╭─ FRAGMENTO CITADO

Teóricamente no existía la tecnología necesaria para hacer
autómatas sofisticados y sin embargo… los hubo. No necesitaban
cables, ni tornillos, ni electricidad. Entre otros, es conocido el
asombroso “león mecánico” construido por Leonardo da Vinci
(1452-1519) para el rey Francisco I de Francia el día de su
coronación en la corte de Fontainebleau. El león se abría el pecho
con su garra y mostraba el escudo de armas del rey ante el aplauso
entusiasta de todos los presentes.
Libros prohibidos y
bibliocaustos
Muchos de esos conocimientos mecánicos
quedaron reflejados para la posteridad en raros manuscritos que,
gracias a la deliberada intervención humana, no han llegado hasta
nuestros días. Es una constante. Siempre ha habido libros que han
sido considerados peligrosos y, por consiguiente, susceptibles de ser
perseguidos y destruidos. Pero donde alcanzaron sus niveles más
altos en la historia mundial fue durante la época de la Inquisición
y la edición de su famoso Index Librorum Prohibitorum del Vaticano,
que se iba renovando cada año. En 1557, un siglo después del
invento de los tipos móviles que posibilitó la publicación masiva
de textos, o sea, la imprenta, la Iglesia católica confeccionó su
primera lista de obras y autores prohibidos.
En un momento
dado, el Index contenía 550 páginas con listas de cinco mil libros
prohibidos, todos ellos “con las mejores intenciones”. Algunos de
estos correspondían a los grimorios o tratados que recogen fórmulas
mágicas de lo más diversas o nos dicen cómo ponernos en contacto
con los espíritus del más allá. Uno de los grimorios más antiguos
es el Heptameron, atribuido a Pedro de Abano (1259-1316), fecha
bastante temprana considerando que la mayor parte de estos trabajos
fueron publicados en el siglo XVIII. Solamente el Picatrix (1007) y
el Libro Jurado de Honorio (1250) le preceden en antigüedad, siendo
auténticamente medievales. Los que utilizaban estos libros, sobre
todo entre los siglos XVI al XVIII, creían en dos cosas muy
diferentes: en la posibilidad de hacer intervenir a los espíritus
angélicos y demoníacos en los asuntos humanos –con o sin pacto–,
y en la posibilidad de curar las enfermedades mediante medicamentos y
recetas que, vistos con los ojos de nuestra época, no son más que
“polvos de la madre Celestina”.

╰─
╭─ RELACIÓN DE LÍNEAS

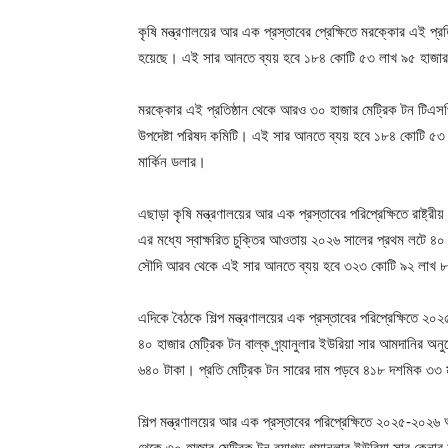
কৃষি মন্ত্রণালয়ের আর এক প্রস্তাবের প্রেক্ষিতে মরক্কোর এই প
হয়েছে। এই সার আনতে ব্যয় হবে ১৮৪ কোটি ৫৩ লাখ ৯৫ হাজার ৭
মরক্কোর এই প্রতিষ্ঠান থেকে আরও ৩০ হাজার মেট্রিক টন টিএসপি
উপদেষ্টা পরিষদ কমিটি। এই সার আনতে ব্যয় হবে ১৮৪ কোটি ৫৩
মার্কিন ডলার।
এছাড়া কৃষি মন্ত্রণালয়ের আর এক প্রস্তাবের পরিপ্রেক্ষিতে রাষ্ট্
এর মধ্যে স্বাক্ষরিত চুক্তির আওতায় ২০২৬ সালের প্রথম লটে ৪০
সৌদি আরব থেকে এই সার আনতে ব্যয় হবে ৩২৩ কোটি ৯২ লাখ ৮০ হ
এদিকে বৈঠকে শিল্প মন্ত্রণালয়ের এক প্রস্তাবের পরিপ্রেক্ষিতে 
৪০ হাজার মেট্রিক টন বাল্ক গ্র্যানুলার ইউরিয়া সার আমদানির
৬৪০ টাকা। প্রতি মেট্রিক টন সারের দাম পড়বে ৪১৮ দশমিক ৩৩ ম
শিল্প মন্ত্রণালয়ের আর এক প্রস্তাবের পরিপ্রেক্ষিতে ২০২৫-২০২৬
থেকে ৩০ হাজার মেট্রিক টন ব্যাগড গ্র্যানুলার ইউরিয়া সার ক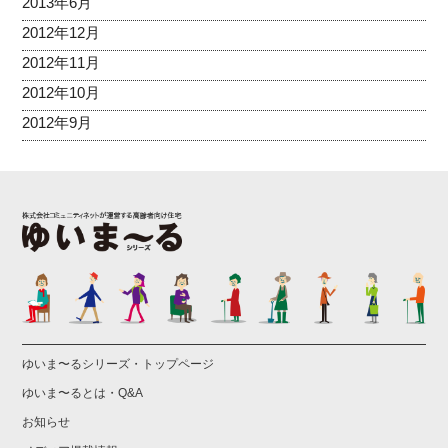
2013年6月
2012年12月
2012年11月
2012年10月
2012年9月
ゆいま〜るシリーズ・トップページ
ゆいま〜るとは・Q&A
お知らせ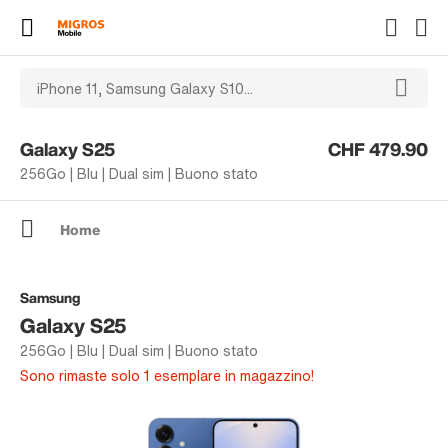
Galaxy S25
CHF 479.90
256Go | Blu | Dual sim | Buono stato
Home
Samsung
Galaxy S25
256Go | Blu | Dual sim | Buono stato
Sono rimaste solo 1 esemplare in magazzino!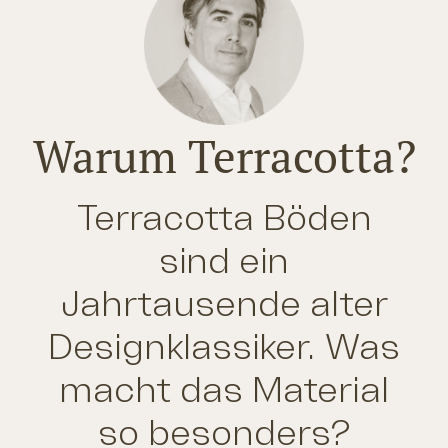
Warum Terracotta?
Terracotta Böden
sind ein
Jahrtausende alter
Designklassiker. Was
macht das Material
so besonders?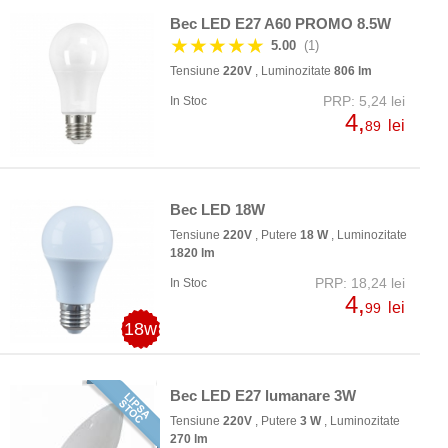
Bec LED E27 A60 PROMO 8.5W
★★★★★
5.00
(1)
Tensiune
220V
, Luminozitate
806 lm
PRP: 5,24 lei
In Stoc
4,
lei
89
Bec LED 18W
Tensiune
220V
, Putere
18 W
, Luminozitate
1820 lm
PRP: 18,24 lei
In Stoc
4,
lei
99
18w
Bec LED E27 lumanare 3W
Tensiune
220V
, Putere
3 W
, Luminozitate
270 lm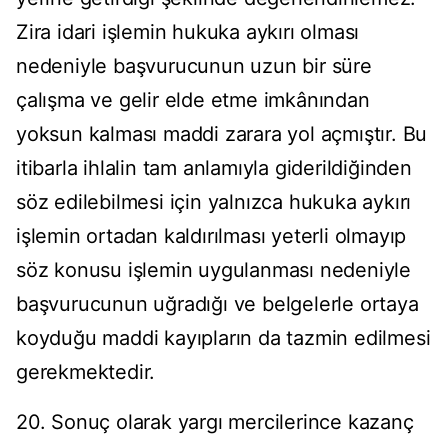
Zira idari işlemin hukuka aykırı olması
nedeniyle başvurucunun uzun bir süre
çalışma ve gelir elde etme imkânından
yoksun kalması maddi zarara yol açmıştır. Bu
itibarla ihlalin tam anlamıyla giderildiğinden
söz edilebilmesi için yalnızca hukuka aykırı
işlemin ortadan kaldırılması yeterli olmayıp
söz konusu işlemin uygulanması nedeniyle
başvurucunun uğradığı ve belgelerle ortaya
koyduğu maddi kayıpların da tazmin edilmesi
gerekmektedir.
20. Sonuç olarak yargı mercilerince kazanç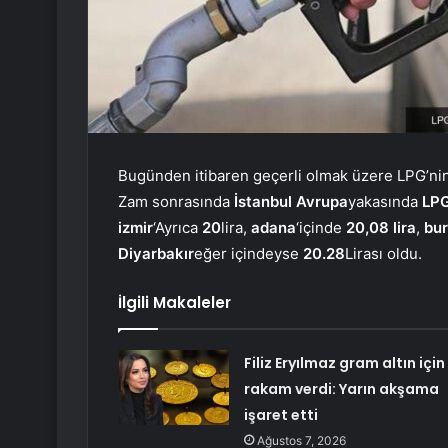
Bugünden itibaren geçerli olmak üzere LPG’nin 
Zam sonrasında
İstanbul Avrupa
yakasında
LPG
izmir
‘Ayrıca
20
lira,
adana
‘içinde
20,08 lira
,
bu
Diyarbakır
eğer içindeyse
20.28
Lirası oldu.
İlgili Makaleler
Filiz Eryılmaz gram altın için
rakam verdi: Yarın akşama
işaret etti
Ağustos 7, 2026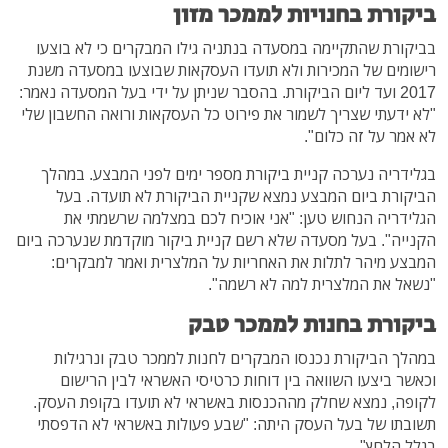
ביקורת בחנויות לממכר מזון
בביקורת שהתקיימה במסעדה בנתניה גילו המבקרים כי לא בוצעו
רישומים של המכירות ולא תועדו העסקאות שבוצעו במסעדה משנת
2017 ועד ליום הביקורת. בהסבר שניתן על ידי בעל המסעדה נאמר:
"לא ידעתי שצריך לשמור את פירוט כל העסקאות ורואה החשבון שלי
לא אמר על זה כלום".
בגלידריה נערכה קניית ביקורת מספר ימים לפני המבצע. במהלך
הביקורת ביום המבצע נמצא שקניית הביקורת לא תועדה. בעל
הגלידריה הנחוש טען: "אני אוכיח לכם במצלמה שרשמתי את
הקנייה". בעל מסעדה שלא רשם קניית ביקור מוקדמת שנערכה ביום
המבצע מיהר לתלות את האחריות על המלצרית ואמר למבקרים:
"נשאל את המלצרית למה לא רשמה".
ביקורת בחנות לממכר טבק
במהלך הביקורת נכנסו המבקרים לחנות לממכר טבק ונרגילות
וכאשר ביצעו השוואה בין דוחות כרטיסי האשראי לבין הרישום
לקופה, נמצא שחלק מההכנסות באשראי לא תועדו בקופת העסק.
תשובתו של בעל העסק היתה: "שבע פעולות באשראי לא הדפסתי
בגלל הלחץ"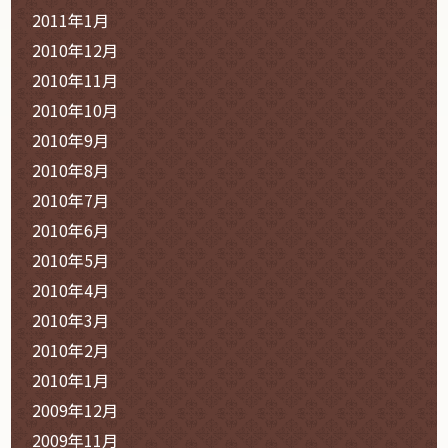
2011年1月
2010年12月
2010年11月
2010年10月
2010年9月
2010年8月
2010年7月
2010年6月
2010年5月
2010年4月
2010年3月
2010年2月
2010年1月
2009年12月
2009年11月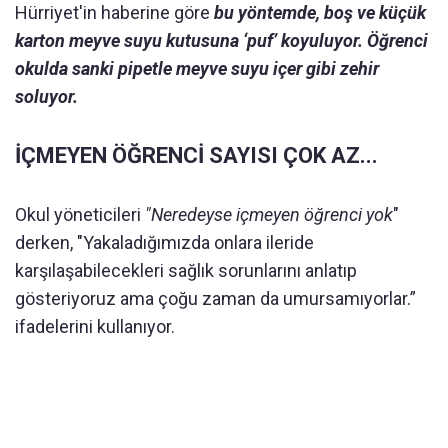
Hürriyet'in haberine göre
bu yöntemde, boş ve küçük
karton meyve suyu kutusuna ‘puf’ koyuluyor. Öğrenci
okulda sanki pipetle meyve suyu içer gibi zehir
soluyor.
İÇMEYEN ÖĞRENCİ SAYISI ÇOK AZ...
Okul yöneticileri
"Neredeyse içmeyen öğrenci yok
"
derken, "Yakaladığımızda onlara ileride
karşılaşabilecekleri sağlık sorunlarını anlatıp
gösteriyoruz ama çoğu zaman da umursamıyorlar.”
ifadelerini kullanıyor.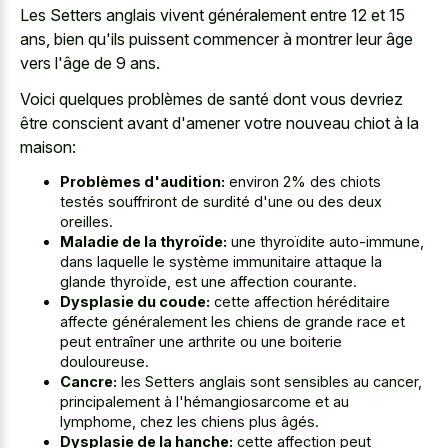
Les Setters anglais vivent généralement entre 12 et 15
ans, bien qu'ils puissent commencer à montrer leur âge
vers l'âge de 9 ans.
Voici quelques problèmes de santé dont vous devriez
être conscient avant d'amener votre nouveau chiot à la
maison:
Problèmes d'audition:
environ 2% des chiots
testés souffriront de surdité d'une ou des deux
oreilles.
Maladie de la thyroïde:
une thyroïdite auto-immune,
dans laquelle le système immunitaire attaque la
glande thyroïde, est une affection courante.
Dysplasie du coude:
cette affection héréditaire
affecte généralement les chiens de grande race et
peut entraîner une arthrite ou une boiterie
douloureuse.
Cancre:
les Setters anglais sont sensibles au cancer,
principalement à l'hémangiosarcome et au
lymphome, chez les chiens plus âgés.
Dysplasie de la hanche:
cette affection peut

╰─

• [QUÉ SE PIDE]
1 – Según el fragmento, ¿para quién construyó Leonardo da Vinci el león mecánico?
2 – Reproduce, por favor, el fragmento desde "Libros prohibidos y" hasta "y autores prohibidos.", ambos incluidos.

• [RESPUESTAS POR TAREA]
1 – Para el rey Francisco I de Francia, el día de su coronación en la corte de Fontainebleau.

2 –
Libros prohibidos y
bibliocaustos
Muchos de esos conocimientos mecánicos
quedaron reflejados para la posteridad en raros manuscritos que,
gracias a la deliberada intervención humana, no han llegado hasta
nuestros días. Es una constante. Siempre ha habido libros que han
sido considerados peligrosos y, por consiguiente, susceptibles de ser
perseguidos y destruidos. Pero donde alcanzaron sus niveles más
altos en la historia mundial fue durante la época de la Inquisición
y la edición de su famoso Index Librorum Prohibitorum del Vaticano,
que se iba renovando cada año. En 1557, un siglo después del
invento de los tipos móviles que posibilitó la publicación masiva
de textos, o sea, la imprenta, la Iglesia católica confeccionó su
primera lista de obras y autores prohibidos.